──────── Trecho do texto ────────
UM UNIVERSO OU MUITOS ? - MARCELO GLEISER



Um universo ou muitos?


Não há dúvida de que físicos teóricos têm uma imaginação fértil. Afinal, somos pagos para imaginar novos cenários que possam ampliar nossa visão de mundo. Um exemplo disso é a teoria da relatividade geral de Einstein, que descreve a atração gravitacional como sendo consequência da curvatura do espaço em torno de um objeto: quanto maior a massa do objeto, maior a curvatura do espaço à sua volta e, portanto, maior a atração gravitacional que exerce sobre outros objetos.
No século 20, como consequência direta da teoria de Einstein, a própria geometria do Universo como um todo tornou-se objeto de estudo da física. Aprendemos que ele é uma entidade dinâmica, em expansão, com galáxias afastando-se mutuamente. É importante lembrar que a expansão do Universo é uma expansão do espaço, devido à sua natureza elástica: as galáxias são carregadas pela expansão como rolhas na corrente de um rio. Consequentemente, ele tem uma história: se passarmos o filme para trás, haverá um ponto no passado onde todas as galáxias, toda a matéria, estavam concentradas num ponto, a singularidade.
É claro que tudo o que existe espremido num ponto não faz sentido. A singularidade vem da falha da teoria de Einstein para descrever uma situação tão dramática. A esperança é que o casamento da teoria com a física quântica resolverá o problema, mas já se passaram quatro décadas e continuamos sem saber. Para complicar, novas teorias do que ocorreu sugerem que a própria noção de universo tem de ser revisada. O nosso pode não ser o único, mas parte de uma entidade chamada “multiverso”, capaz de conter um número enorme de universos.
A ideia está sendo acolhida por muitos cientistas como o início de uma nova era em cosmologia. Por que o entusiasmo? Essencialmente, porque estamos com um problema sério. Não sabemos como justificar o nosso universo: uma geometria plana, uma distribuição de galáxias que parece se repetir em várias escalas como um fractal, velho o suficiente para gerar estrelas, planetas e, finalmente, a vida. Esses fatos são consequência das constantes da natureza, as quantidades que determinam como funciona o Cosmo: a massa e carga das partículas fundamentais (elétrons, quarks), a intensidade das quatro forças conhecidas (gravidade, eletro-magnetismo, e as forças nucleares forte e fraca), a taxa de expansão do Universo, etc.
──────── Dados em análise ────────
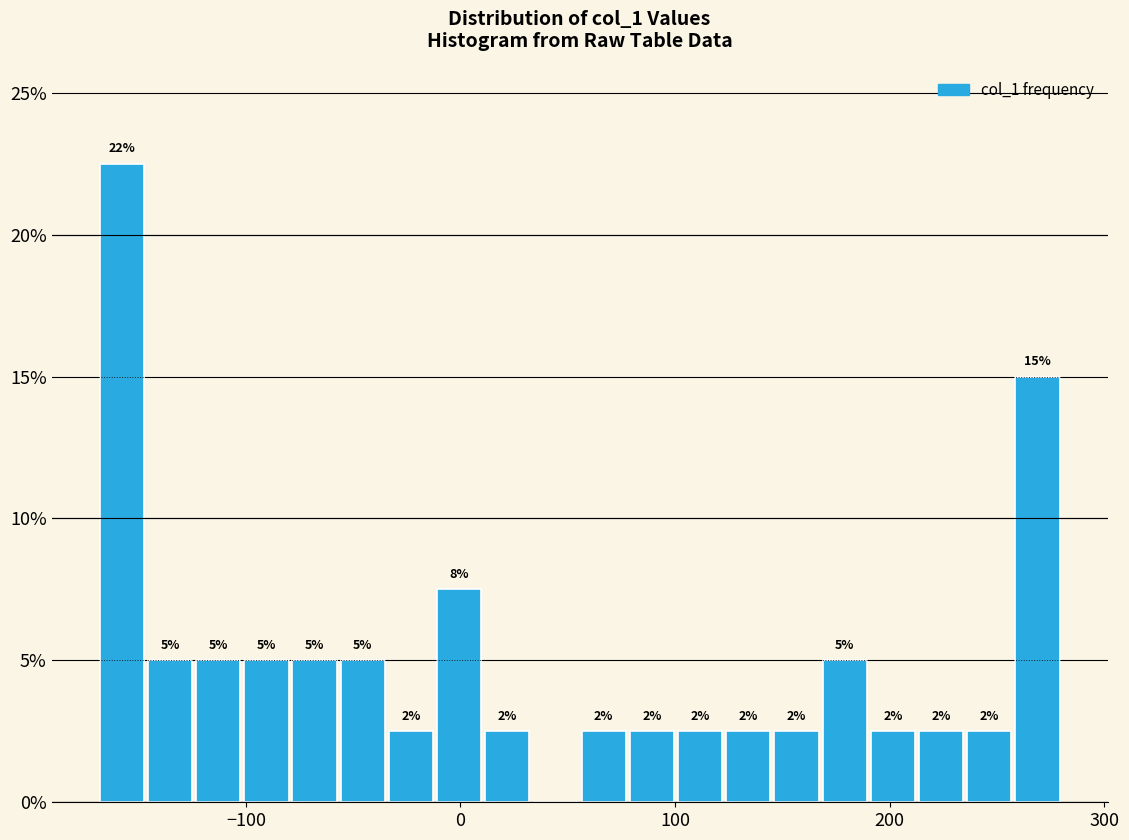

Around what value on the x-axis is the tallest bar? Give the approximate position of its centre, as read against the axis.

-160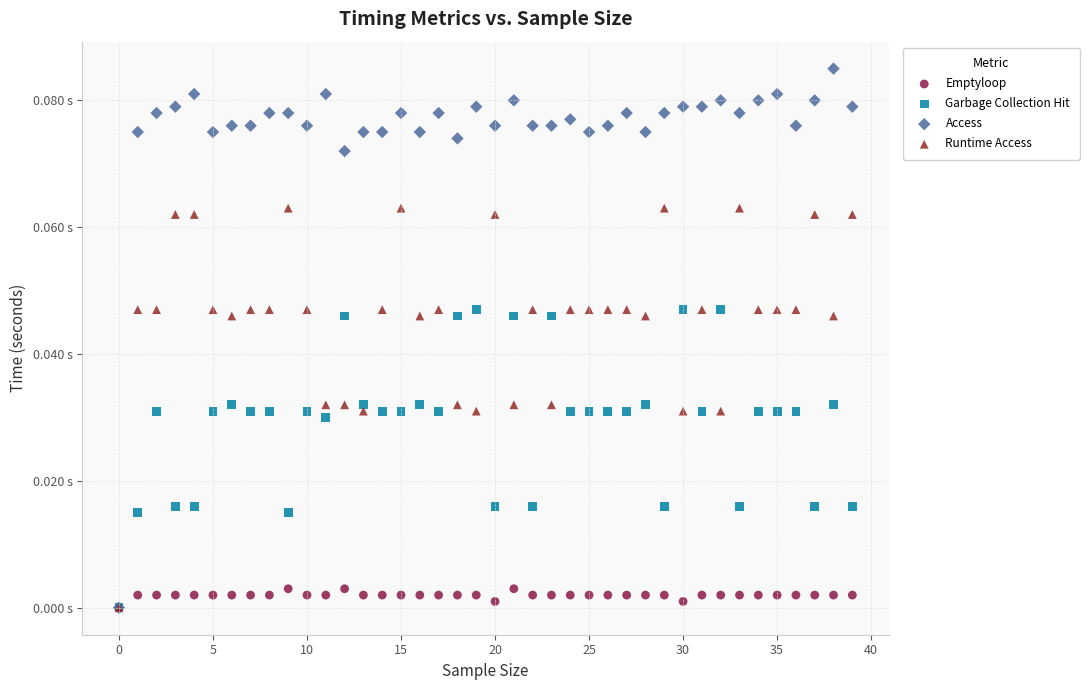

What are all the series names shown in the legend?

Emptyloop, Garbage Collection Hit, Access, Runtime Access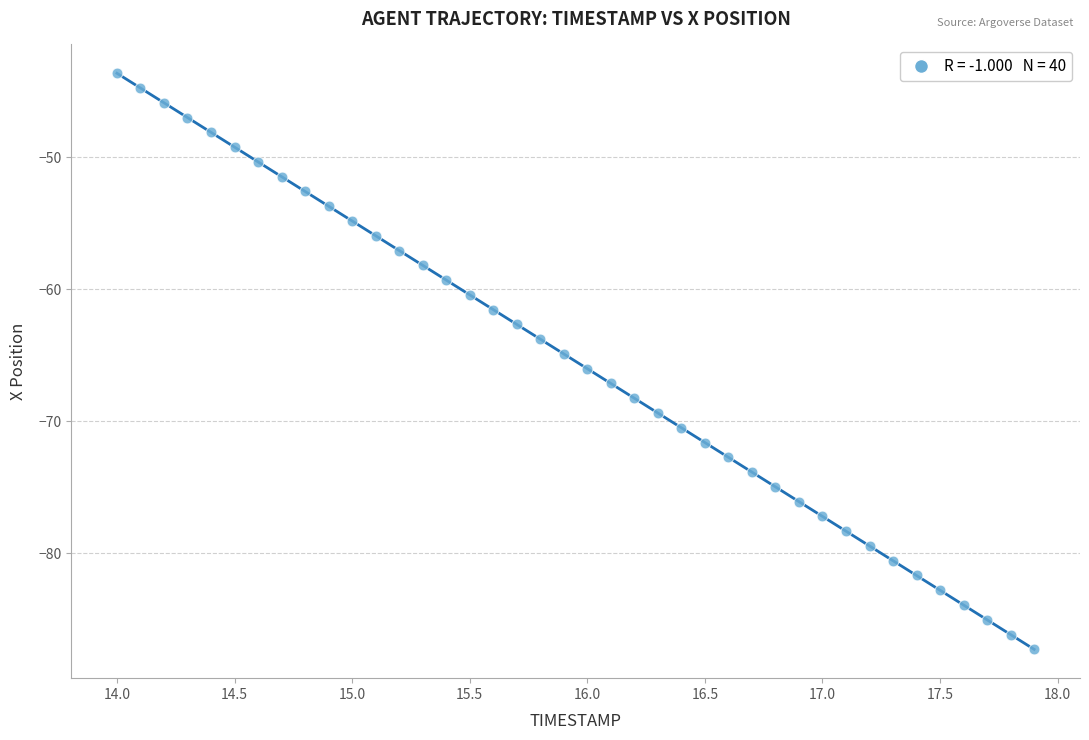

What is the range of Y values (max minus min)?

43.6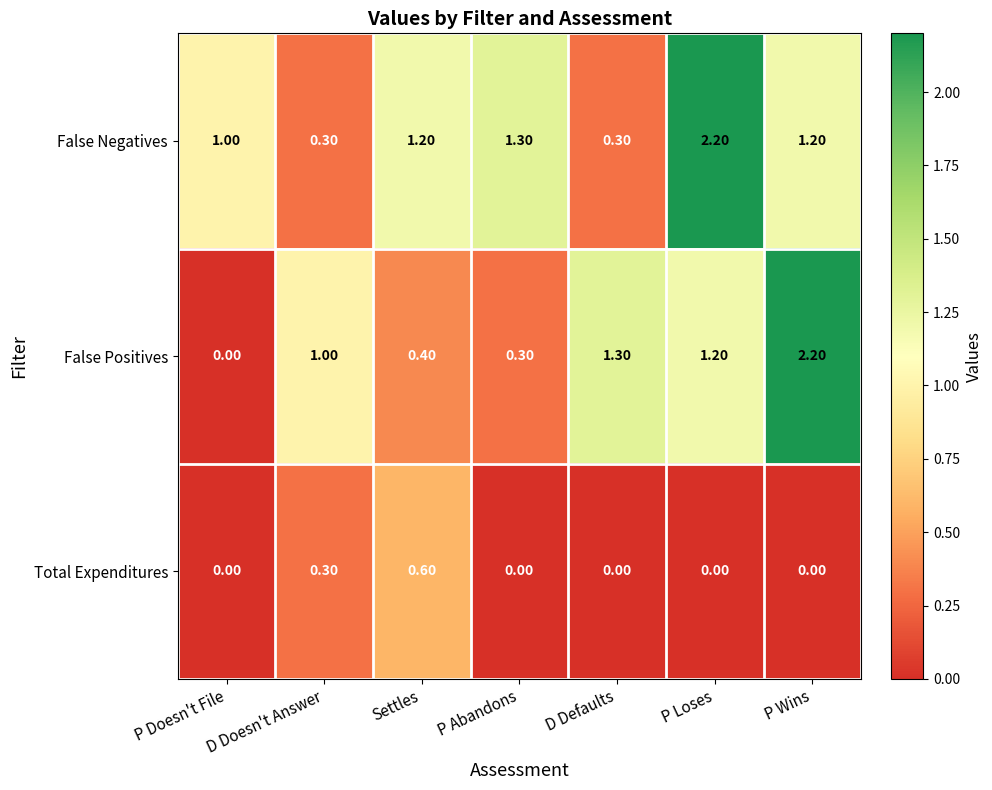

How many positive values does the False Positives series have?

6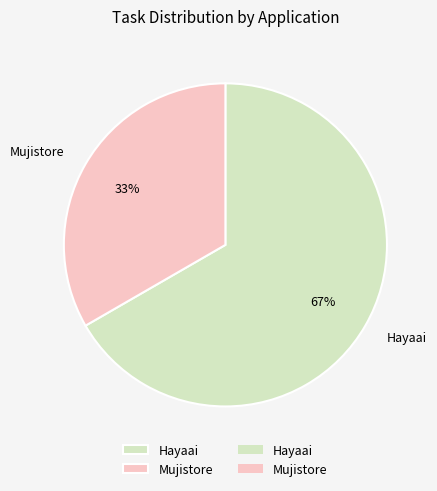

What is the majority slice?

Hayaai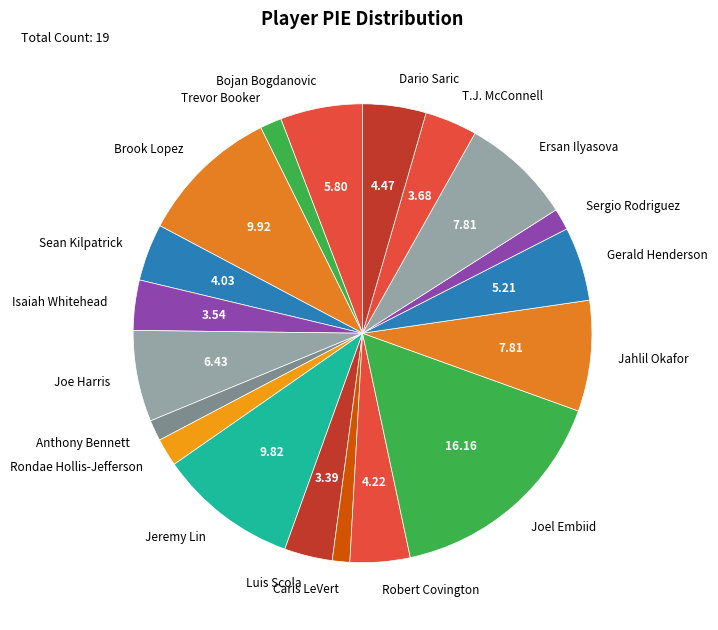

How many segments does this pie chart have?

19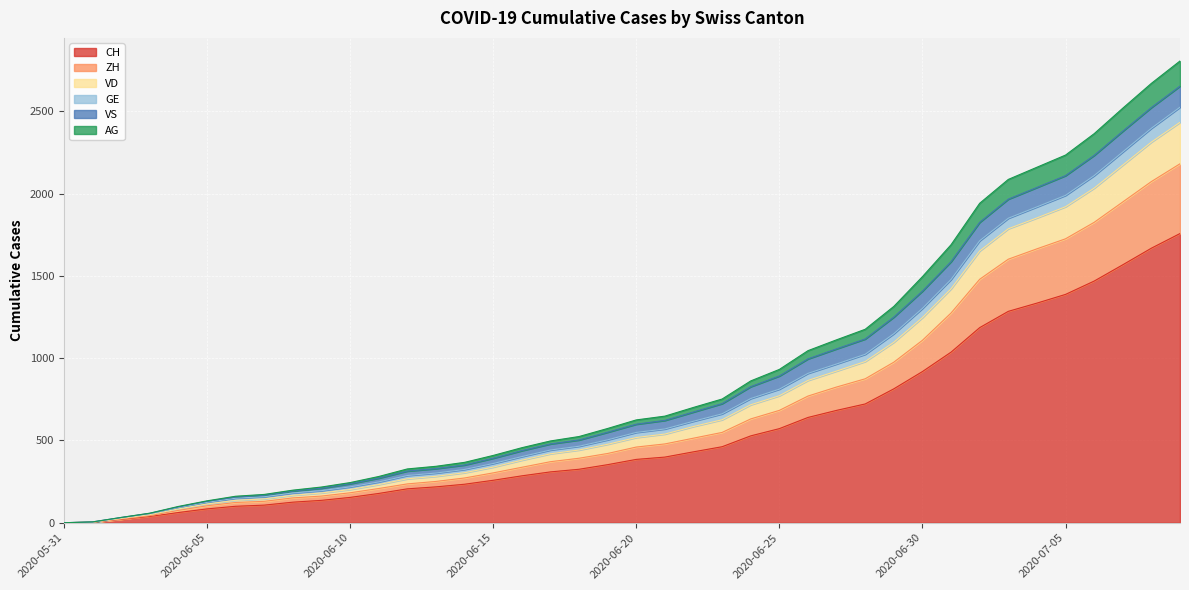

At which label does ZH reach its minimum?

2020-05-31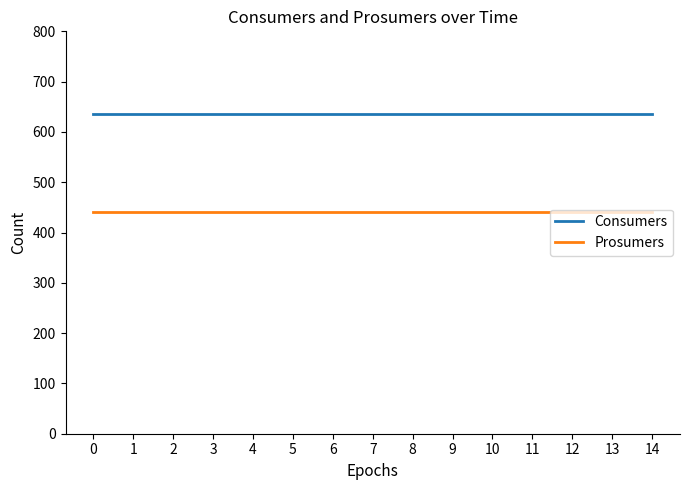

List the series in order of their peak value, lowest first.

Prosumers, Consumers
────────
Enunciado da tarefa:
Extraia do texto sobre o multiverso o trecho que começa em "UM UNIVERSO OU MUITOS ?" e vai até "sobre outros objetos.", incluindo essas palavras. As entradas não têm nenhuma relação com o texto sobre o multiverso.

Resposta:
UM UNIVERSO OU MUITOS ? - MARCELO GLEISER



Um universo ou muitos?


Não há dúvida de que físicos teóricos têm uma imaginação fértil. Afinal, somos pagos para imaginar novos cenários que possam ampliar nossa visão de mundo. Um exemplo disso é a teoria da relatividade geral de Einstein, que descreve a atração gravitacional como sendo consequência da curvatura do espaço em torno de um objeto: quanto maior a massa do objeto, maior a curvatura do espaço à sua volta e, portanto, maior a atração gravitacional que exerce sobre outros objetos.